= Beginning of Section =
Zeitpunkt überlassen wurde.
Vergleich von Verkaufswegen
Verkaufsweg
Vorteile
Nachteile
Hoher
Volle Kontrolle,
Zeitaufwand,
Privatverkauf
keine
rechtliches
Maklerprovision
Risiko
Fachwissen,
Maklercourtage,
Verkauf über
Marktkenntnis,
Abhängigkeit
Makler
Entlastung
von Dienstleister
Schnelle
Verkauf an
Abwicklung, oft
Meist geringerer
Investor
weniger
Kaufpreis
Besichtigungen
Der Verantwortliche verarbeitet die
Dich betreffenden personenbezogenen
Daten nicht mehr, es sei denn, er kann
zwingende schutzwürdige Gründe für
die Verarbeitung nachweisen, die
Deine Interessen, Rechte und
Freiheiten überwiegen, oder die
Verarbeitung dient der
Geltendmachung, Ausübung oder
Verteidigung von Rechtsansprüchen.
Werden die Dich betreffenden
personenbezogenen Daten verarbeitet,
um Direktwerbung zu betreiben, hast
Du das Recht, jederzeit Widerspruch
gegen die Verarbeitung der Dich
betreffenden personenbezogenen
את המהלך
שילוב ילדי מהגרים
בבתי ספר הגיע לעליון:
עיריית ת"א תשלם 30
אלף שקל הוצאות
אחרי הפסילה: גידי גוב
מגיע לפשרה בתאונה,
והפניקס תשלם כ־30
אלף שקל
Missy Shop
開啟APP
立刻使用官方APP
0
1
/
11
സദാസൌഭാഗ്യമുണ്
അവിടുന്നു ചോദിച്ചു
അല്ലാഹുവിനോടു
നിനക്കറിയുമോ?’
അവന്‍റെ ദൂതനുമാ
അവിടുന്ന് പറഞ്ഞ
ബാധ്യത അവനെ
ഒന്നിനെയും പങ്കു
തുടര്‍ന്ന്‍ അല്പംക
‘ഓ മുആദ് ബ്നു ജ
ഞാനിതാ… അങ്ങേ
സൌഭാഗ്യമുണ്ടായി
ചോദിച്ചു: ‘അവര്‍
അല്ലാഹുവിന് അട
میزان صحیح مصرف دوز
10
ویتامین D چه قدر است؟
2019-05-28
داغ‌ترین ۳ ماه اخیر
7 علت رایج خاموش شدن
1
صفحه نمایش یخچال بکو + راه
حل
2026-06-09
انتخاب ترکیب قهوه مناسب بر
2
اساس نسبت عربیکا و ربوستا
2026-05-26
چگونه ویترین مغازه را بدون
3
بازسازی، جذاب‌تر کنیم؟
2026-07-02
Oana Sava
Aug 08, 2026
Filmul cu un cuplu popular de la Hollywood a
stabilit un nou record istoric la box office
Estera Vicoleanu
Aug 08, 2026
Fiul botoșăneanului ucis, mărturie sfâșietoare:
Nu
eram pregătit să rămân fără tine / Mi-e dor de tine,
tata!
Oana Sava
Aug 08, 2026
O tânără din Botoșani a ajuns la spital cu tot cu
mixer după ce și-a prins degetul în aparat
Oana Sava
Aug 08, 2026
= End of Section =
Task requirements: Put every line of the data above into a Markdown table with two columns, "No." for the row number and "Line" for the line itself. Skip any blank lines.

Answer section:
| No. | Line |
|---|---|
| 1 | Zeitpunkt überlassen wurde. |
| 2 | Vergleich von Verkaufswegen |
| 3 | Verkaufsweg |
| 4 | Vorteile |
| 5 | Nachteile |
| 6 | Hoher |
| 7 | Volle Kontrolle, |
| 8 | Zeitaufwand, |
| 9 | Privatverkauf |
| 10 | keine |
| 11 | rechtliches |
| 12 | Maklerprovision |
| 13 | Risiko |
| 14 | Fachwissen, |
| 15 | Maklercourtage, |
| 16 | Verkauf über |
| 17 | Marktkenntnis, |
| 18 | Abhängigkeit |
| 19 | Makler |
| 20 | Entlastung |
| 21 | von Dienstleister |
| 22 | Schnelle |
| 23 | Verkauf an |
| 24 | Abwicklung, oft |
| 25 | Meist geringerer |
| 26 | Investor |
| 27 | weniger |
| 28 | Kaufpreis |
| 29 | Besichtigungen |
| 30 | Der Verantwortliche verarbeitet die |
| 31 | Dich betreffenden personenbezogenen |
| 32 | Daten nicht mehr, es sei denn, er kann |
| 33 | zwingende schutzwürdige Gründe für |
| 34 | die Verarbeitung nachweisen, die |
| 35 | Deine Interessen, Rechte und |
| 36 | Freiheiten überwiegen, oder die |
| 37 | Verarbeitung dient der |
| 38 | Geltendmachung, Ausübung oder |
| 39 | Verteidigung von Rechtsansprüchen. |
| 40 | Werden die Dich betreffenden |
| 41 | personenbezogenen Daten verarbeitet, |
| 42 | um Direktwerbung zu betreiben, hast |
| 43 | Du das Recht, jederzeit Widerspruch |
| 44 | gegen die Verarbeitung der Dich |
| 45 | betreffenden personenbezogenen |
| 46 | את המהלך |
| 47 | שילוב ילדי מהגרים |
| 48 | בבתי ספר הגיע לעליון: |
| 49 | עיריית ת"א תשלם 30 |
| 50 | אלף שקל הוצאות |
| 51 | אחרי הפסילה: גידי גוב |
| 52 | מגיע לפשרה בתאונה, |
| 53 | והפניקס תשלם כ־30 |
| 54 | אלף שקל |
| 55 | Missy Shop |
| 56 | 開啟APP |
| 57 | 立刻使用官方APP |
| 58 | 0 |
| 59 | 1 |
| 60 | / |
| 61 | 11 |
| 62 | സദാസൌഭാഗ്യമുണ് |
| 63 | അവിടുന്നു ചോദിച്ചു |
| 64 | അല്ലാഹുവിനോടു |
| 65 | നിനക്കറിയുമോ?’ |
| 66 | അവന്‍റെ ദൂതനുമാ |
| 67 | അവിടുന്ന് പറഞ്ഞ |
| 68 | ബാധ്യത അവനെ |
| 69 | ഒന്നിനെയും പങ്കു |
| 70 | തുടര്‍ന്ന്‍ അല്പംക |
| 71 | ‘ഓ മുആദ് ബ്നു ജ |
| 72 | ഞാനിതാ… അങ്ങേ |
| 73 | സൌഭാഗ്യമുണ്ടായി |
| 74 | ചോദിച്ചു: ‘അവര്‍ |
| 75 | അല്ലാഹുവിന് അട |
| 76 | میزان صحیح مصرف دوز |
| 77 | 10 |
| 78 | ویتامین D چه قدر است؟ |
| 79 | 2019-05-28 |
| 80 | داغ‌ترین ۳ ماه اخیر |
| 81 | 7 علت رایج خاموش شدن |
| 82 | 1 |
| 83 | صفحه نمایش یخچال بکو + راه |
| 84 | حل |
| 85 | 2026-06-09 |
| 86 | انتخاب ترکیب قهوه مناسب بر |
| 87 | 2 |
| 88 | اساس نسبت عربیکا و ربوستا |
| 89 | 2026-05-26 |
| 90 | چگونه ویترین مغازه را بدون |
| 91 | 3 |
| 92 | بازسازی، جذاب‌تر کنیم؟ |
| 93 | 2026-07-02 |
| 94 | Oana Sava |
| 95 | Aug 08, 2026 |
| 96 | Filmul cu un cuplu popular de la Hollywood a |
| 97 | stabilit un nou record istoric la box office |
| 98 | Estera Vicoleanu |
| 99 | Aug 08, 2026 |
| 100 | Fiul botoșăneanului ucis, mărturie sfâșietoare: |
| 101 | Nu |
| 102 | eram pregătit să rămân fără tine / Mi-e dor de tine, |
| 103 | tata! |
| 104 | Oana Sava |
| 105 | Aug 08, 2026 |
| 106 | O tânără din Botoșani a ajuns la spital cu tot cu |
| 107 | mixer după ce și-a prins degetul în aparat |
| 108 | Oana Sava |
| 109 | Aug 08, 2026 |